After starting the meta nodes, you need to tell them about each other. Choose one of the meta nodes and run influxd-ctl
in the container.
docker exec influxdb-meta-0 \
influxd-ctl add-meta influxdb-meta-1:8091
docker exec influxdb-meta-0 \
influxd-ctl add-meta influxdb-meta-2:8091
Or you can just start a single meta node. If you setup a single meta node, you do not need to use influxd-ctl add-meta
.
docker run -d --name=influxdb-meta --network=influxdb \
-h influxdb-meta \
-e INFLUXDB_ENTERPRISE_LICENSE_KEY=<license-key> \
influxdb:meta -single-server
Start the data nodes using influxdb:data
with similar command line arguments to the meta nodes. You can start as many data nodes as are allowed by your license.
docker run -d --name=influxdb-data-0 --network=influxdb \
-h influxdb-data-0 \
-e INFLUXDB_LICENSE_KEY=<license-key> \
influxdb:data
You can add -p 8086:8086
to expose the http port to the host machine. After starting the container, choose one of the meta nodes and add the data node to it.
docker exec influxdb-meta-0 \
influxd-ctl add-data influxdb-data-0:8088
Perform these same steps for any other data nodes that you want to add.
You can now connect to any of the running data nodes to use your cluster.
See the influxdb image documentation for more details on how to use the data node images.

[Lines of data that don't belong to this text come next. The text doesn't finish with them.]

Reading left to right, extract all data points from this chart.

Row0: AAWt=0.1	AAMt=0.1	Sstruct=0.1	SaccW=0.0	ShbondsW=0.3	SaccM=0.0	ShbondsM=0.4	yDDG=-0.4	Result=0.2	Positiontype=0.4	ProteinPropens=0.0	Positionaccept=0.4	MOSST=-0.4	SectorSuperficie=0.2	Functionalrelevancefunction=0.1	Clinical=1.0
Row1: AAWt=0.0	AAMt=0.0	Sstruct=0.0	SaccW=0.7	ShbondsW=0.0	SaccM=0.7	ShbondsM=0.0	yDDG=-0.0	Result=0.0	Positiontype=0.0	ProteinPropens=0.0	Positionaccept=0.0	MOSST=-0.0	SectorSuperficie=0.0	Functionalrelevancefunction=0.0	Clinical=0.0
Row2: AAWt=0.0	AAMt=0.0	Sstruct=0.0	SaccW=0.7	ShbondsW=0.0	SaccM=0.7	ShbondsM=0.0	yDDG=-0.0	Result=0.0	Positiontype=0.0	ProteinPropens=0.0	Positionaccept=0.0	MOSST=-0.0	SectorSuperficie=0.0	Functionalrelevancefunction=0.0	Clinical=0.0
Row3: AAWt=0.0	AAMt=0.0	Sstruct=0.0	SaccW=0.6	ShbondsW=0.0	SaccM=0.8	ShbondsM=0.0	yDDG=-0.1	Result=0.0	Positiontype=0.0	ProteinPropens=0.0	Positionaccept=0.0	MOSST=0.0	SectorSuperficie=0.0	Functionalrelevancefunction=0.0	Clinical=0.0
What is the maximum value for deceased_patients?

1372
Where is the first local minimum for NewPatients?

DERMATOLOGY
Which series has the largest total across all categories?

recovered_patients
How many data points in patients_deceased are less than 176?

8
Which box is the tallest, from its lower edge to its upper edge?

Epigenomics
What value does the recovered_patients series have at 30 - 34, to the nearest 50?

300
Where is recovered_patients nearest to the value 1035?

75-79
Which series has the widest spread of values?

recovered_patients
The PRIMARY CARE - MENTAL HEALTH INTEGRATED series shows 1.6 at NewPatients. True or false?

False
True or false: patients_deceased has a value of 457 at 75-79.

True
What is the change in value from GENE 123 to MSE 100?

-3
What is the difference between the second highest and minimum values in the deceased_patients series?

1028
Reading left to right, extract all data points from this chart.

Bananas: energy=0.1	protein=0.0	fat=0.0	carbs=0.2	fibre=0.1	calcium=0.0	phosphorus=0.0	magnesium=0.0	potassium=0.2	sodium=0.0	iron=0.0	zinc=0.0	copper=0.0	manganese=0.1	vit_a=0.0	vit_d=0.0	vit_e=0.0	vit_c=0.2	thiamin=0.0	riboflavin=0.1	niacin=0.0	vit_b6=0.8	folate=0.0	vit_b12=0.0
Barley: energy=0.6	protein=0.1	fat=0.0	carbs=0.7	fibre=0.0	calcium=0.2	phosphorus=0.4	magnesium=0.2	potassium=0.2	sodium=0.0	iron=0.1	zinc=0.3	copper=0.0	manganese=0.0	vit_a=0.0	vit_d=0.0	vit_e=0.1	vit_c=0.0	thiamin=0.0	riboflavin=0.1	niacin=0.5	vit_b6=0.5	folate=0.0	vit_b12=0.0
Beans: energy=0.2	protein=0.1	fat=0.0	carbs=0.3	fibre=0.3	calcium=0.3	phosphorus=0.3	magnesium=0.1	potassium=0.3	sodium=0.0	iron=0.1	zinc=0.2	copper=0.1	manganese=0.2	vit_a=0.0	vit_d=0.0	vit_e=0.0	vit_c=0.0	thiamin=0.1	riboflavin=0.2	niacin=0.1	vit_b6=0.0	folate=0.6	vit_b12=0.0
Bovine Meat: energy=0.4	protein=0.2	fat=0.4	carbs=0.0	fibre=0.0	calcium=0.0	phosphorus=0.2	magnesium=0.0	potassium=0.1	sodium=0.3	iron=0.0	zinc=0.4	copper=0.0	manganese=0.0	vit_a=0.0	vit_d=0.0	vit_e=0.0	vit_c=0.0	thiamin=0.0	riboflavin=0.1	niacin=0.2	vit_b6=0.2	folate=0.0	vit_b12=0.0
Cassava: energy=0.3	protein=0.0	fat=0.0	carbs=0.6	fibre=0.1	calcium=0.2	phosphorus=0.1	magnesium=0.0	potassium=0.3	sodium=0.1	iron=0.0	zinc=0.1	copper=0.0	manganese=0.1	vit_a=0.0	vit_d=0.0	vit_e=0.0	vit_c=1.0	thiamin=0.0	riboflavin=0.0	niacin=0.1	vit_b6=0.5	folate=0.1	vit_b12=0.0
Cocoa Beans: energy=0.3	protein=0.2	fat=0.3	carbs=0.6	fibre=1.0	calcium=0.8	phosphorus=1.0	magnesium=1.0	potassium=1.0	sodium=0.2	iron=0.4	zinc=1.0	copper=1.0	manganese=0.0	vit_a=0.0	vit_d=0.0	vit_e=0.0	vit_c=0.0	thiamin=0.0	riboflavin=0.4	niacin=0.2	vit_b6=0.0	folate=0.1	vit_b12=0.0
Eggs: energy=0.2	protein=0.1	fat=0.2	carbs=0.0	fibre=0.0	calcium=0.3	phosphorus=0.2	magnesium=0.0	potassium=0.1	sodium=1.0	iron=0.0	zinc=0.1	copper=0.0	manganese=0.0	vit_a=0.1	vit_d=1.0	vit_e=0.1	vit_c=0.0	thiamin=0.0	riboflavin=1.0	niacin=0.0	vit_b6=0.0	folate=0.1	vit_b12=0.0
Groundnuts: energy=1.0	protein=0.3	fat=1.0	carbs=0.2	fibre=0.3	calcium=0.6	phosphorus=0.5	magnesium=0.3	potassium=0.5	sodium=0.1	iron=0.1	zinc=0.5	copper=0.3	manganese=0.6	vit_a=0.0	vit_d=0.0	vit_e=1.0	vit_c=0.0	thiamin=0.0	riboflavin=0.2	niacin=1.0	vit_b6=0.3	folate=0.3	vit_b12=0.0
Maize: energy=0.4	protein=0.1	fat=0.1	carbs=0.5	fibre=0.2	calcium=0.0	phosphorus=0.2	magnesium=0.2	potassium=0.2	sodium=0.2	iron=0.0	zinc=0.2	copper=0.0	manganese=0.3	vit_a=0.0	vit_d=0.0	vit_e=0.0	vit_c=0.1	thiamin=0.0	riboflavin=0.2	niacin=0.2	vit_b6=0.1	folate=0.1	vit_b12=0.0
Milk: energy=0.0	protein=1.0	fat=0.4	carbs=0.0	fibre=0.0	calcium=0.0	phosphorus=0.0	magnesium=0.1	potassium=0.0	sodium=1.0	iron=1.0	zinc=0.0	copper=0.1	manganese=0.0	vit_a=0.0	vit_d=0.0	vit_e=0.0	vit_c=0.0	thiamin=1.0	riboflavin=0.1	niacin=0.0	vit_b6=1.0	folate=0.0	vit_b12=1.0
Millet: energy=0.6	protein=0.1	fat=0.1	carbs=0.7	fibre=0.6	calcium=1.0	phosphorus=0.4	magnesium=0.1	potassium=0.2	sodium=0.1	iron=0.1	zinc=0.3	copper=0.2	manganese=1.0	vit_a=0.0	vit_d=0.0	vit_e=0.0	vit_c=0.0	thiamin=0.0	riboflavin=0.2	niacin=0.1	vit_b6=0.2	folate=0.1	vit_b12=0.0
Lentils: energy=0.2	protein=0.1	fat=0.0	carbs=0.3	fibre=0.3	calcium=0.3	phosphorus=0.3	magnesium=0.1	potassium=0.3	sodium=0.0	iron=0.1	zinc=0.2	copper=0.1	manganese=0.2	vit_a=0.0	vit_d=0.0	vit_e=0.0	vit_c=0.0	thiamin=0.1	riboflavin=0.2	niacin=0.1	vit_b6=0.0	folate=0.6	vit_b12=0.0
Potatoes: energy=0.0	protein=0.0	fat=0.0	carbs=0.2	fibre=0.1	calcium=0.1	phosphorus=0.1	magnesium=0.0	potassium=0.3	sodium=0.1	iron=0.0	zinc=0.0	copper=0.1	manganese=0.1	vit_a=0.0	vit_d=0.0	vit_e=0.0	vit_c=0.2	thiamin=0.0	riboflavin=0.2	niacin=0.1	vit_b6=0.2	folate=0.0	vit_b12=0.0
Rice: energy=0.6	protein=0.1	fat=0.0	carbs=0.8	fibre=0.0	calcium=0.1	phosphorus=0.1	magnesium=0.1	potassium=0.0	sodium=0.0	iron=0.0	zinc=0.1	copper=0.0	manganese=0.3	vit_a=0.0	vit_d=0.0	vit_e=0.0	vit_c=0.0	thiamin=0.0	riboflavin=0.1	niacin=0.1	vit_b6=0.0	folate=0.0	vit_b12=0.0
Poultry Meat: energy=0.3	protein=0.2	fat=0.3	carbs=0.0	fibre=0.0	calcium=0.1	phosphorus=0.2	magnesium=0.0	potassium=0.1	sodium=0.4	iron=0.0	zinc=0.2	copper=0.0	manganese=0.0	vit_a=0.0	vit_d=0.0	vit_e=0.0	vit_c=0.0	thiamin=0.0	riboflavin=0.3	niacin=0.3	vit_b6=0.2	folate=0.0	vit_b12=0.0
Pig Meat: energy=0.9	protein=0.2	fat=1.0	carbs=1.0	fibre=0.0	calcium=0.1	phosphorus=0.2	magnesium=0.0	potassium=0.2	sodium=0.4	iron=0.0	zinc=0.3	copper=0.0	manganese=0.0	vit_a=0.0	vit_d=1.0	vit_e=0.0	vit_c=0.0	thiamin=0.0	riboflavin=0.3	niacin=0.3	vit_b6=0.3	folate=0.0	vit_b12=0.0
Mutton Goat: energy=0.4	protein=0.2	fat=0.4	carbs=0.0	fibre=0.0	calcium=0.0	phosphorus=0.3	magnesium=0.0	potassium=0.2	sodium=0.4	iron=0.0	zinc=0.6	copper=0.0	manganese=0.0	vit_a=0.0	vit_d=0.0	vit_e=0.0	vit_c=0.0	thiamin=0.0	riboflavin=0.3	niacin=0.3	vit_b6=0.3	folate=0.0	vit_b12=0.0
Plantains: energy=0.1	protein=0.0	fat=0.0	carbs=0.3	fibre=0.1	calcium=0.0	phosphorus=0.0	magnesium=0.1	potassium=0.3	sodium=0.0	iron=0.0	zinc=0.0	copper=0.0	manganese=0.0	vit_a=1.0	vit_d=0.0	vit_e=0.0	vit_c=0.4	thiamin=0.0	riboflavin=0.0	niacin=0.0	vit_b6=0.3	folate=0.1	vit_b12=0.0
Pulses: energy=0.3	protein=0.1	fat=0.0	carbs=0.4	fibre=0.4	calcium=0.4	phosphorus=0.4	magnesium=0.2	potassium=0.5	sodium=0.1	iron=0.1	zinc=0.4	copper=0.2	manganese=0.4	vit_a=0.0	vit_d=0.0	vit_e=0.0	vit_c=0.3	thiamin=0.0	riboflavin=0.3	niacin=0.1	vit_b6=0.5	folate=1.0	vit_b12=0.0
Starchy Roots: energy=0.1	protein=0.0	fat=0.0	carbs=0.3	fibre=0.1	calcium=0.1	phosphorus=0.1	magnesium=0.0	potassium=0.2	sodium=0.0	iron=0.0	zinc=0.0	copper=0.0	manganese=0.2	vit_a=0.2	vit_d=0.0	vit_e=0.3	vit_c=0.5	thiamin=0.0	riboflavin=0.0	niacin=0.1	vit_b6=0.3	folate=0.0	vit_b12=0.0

InfluxDB Meta can be either configured from a config file or using environment variables. To mount a configuration file and use it with the server, you can use this command:
Generate the default configuration file:
docker run --rm influxdb:meta influxd-meta config > influxdb-meta.conf
Modify the default configuration, which will now be available under $PWD
. Then start the InfluxDB Meta container.
docker run \
-v $PWD/influxdb-meta.conf:/etc/influxdb/influxdb-meta.conf:ro \
influxdb -config /etc/influxdb/influxdb-meta.conf
Modify $PWD
to the directory where you want to store the configuration file.
For environment variables, the format is INFLUXDB_$SECTION_$NAME
. All dashes (-
) are replaced with underscores (_
). If the variable isn't in a section, then omit that part.
Examples:
INFLUXDB_REPORTING_DISABLED=true
INFLUXDB_META_DIR=/path/to/metadir
INFLUXDB_ENTERPRISE_REGISTRATION_ENABLED=true
For more information, see how to Install InfluxDB Enterprise meta nodes.
View license information for the software contained in this image.
As with all Docker images, these likely also contain other software which may be under other licenses (such as Bash, etc from the base distribution, along with any direct or indirect dependencies of the primary software being contained).
Some additional license information which was able to be auto-detected might be found in the repo-info
repository's influxdb/
directory.
As for any pre-built image usage, it is the image user's responsibility to ensure that any use of this image complies with any relevant licenses for all software contained within.